<<<<

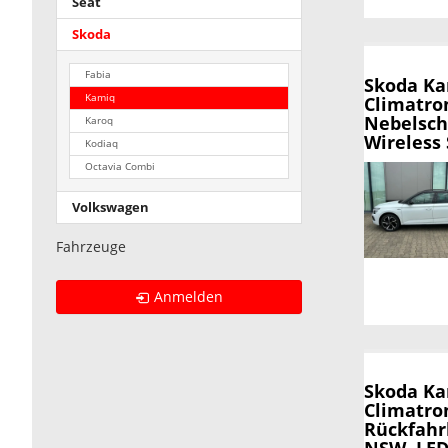
Seat
Skoda
Fabia
Skoda K
Kamiq
Climatro
Nebelsch
Karoq
Wireless 
Kodiaq
Octavia Combi
Volkswagen
Fahrzeuge
Anmelden
Skoda K
Climatron
Rückfahr
NSW, LED-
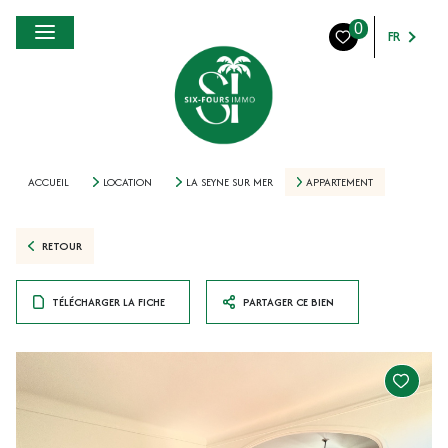
0
FR
ACCUEIL
LOCATION
LA SEYNE SUR MER
APPARTEMENT
RETOUR
TÉLÉCHARGER LA FICHE
PARTAGER CE BIEN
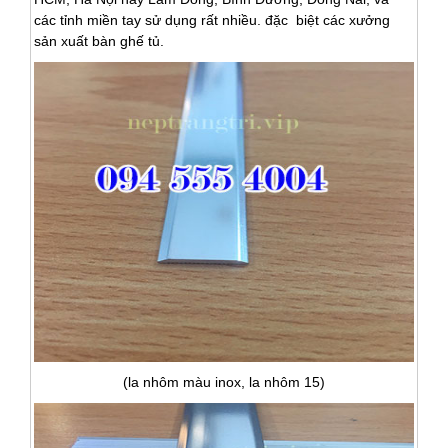
các tỉnh miền tay sử dụng rất nhiều. đặc biệt các xưởng
sản xuất bàn ghế tủ.
(la nhôm màu inox, la nhôm 15)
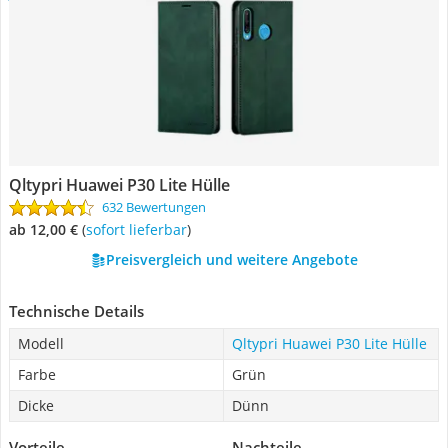
Qltypri Huawei P30 Lite Hülle
632 Bewertungen
ab 12,00 €
(
Sofort lieferbar
)
Preisvergleich und weitere Angebote
Technische Details
Modell
Qltypri Huawei P30 Lite Hülle
Farbe
Grün
Dicke
Dünn
Vorteile
Nachteile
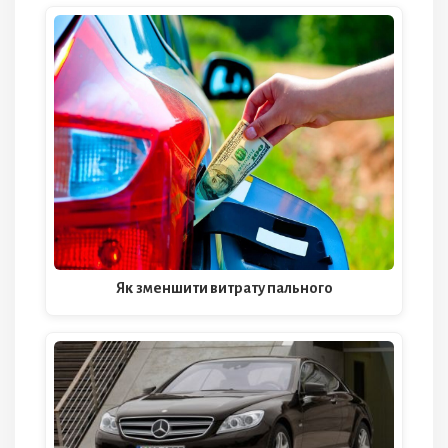
Як зменшити витрату пального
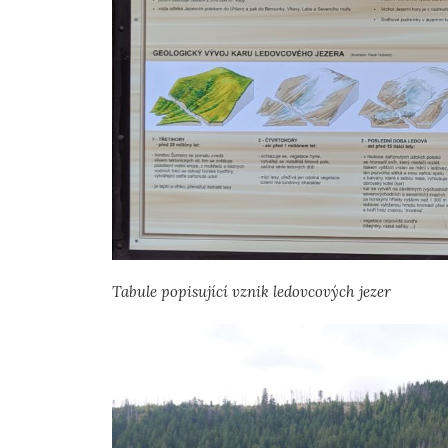
Tabule popisující vznik ledovcových jezer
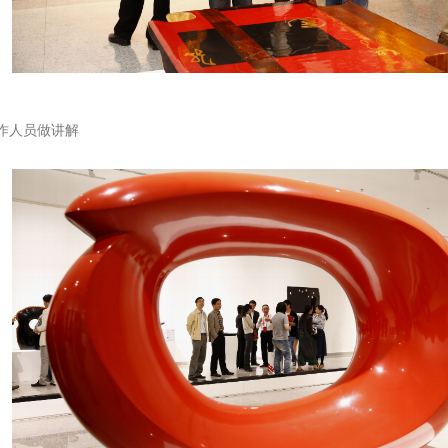
作人员做讲解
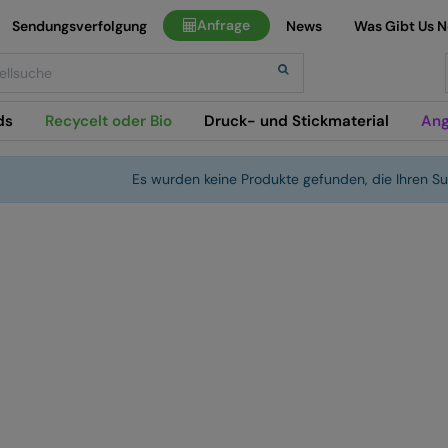
Anfrage
Sendungsverfolgung
News
Was Gibt Us 
h
ds
Recycelt oder Bio
Druck- und Stickmaterial
Ang
Es wurden keine Produkte gefunden, die Ihren Su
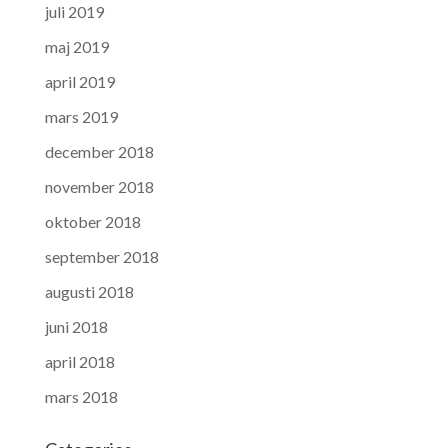
juli 2019
maj 2019
april 2019
mars 2019
december 2018
november 2018
oktober 2018
september 2018
augusti 2018
juni 2018
april 2018
mars 2018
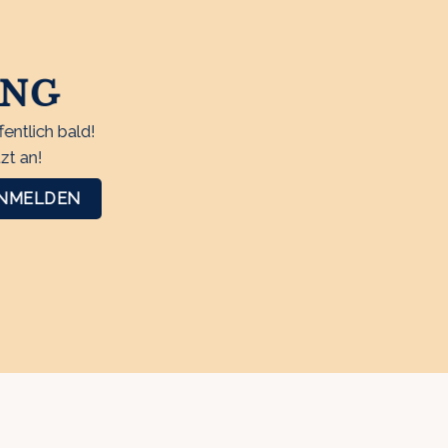
UNG
entlich bald!
zt an!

>>>>

> **THE TASK**
Swap "Volkswagen" for "VW" in the lines from the start through the line containing "(la nhôm màu inox, la nhôm 15)", changing nothing else. Leave the pictures out.

> **ANSWER BOX**
Seat
Skoda
Fabia
Skoda K
Kamiq
Climatro
Nebelsch
Karoq
Wireless 
Kodiaq
Octavia Combi
VW
Fahrzeuge
Anmelden
Skoda K
Climatron
Rückfahr
NSW, LED-
0
FR
ACCUEIL
LOCATION
LA SEYNE SUR MER
APPARTEMENT
RETOUR
TÉLÉCHARGER LA FICHE
PARTAGER CE BIEN
các tỉnh miền tay sử dụng rất nhiều. đặc biệt các xưởng
sản xuất bàn ghế tủ.
(la nhôm màu inox, la nhôm 15)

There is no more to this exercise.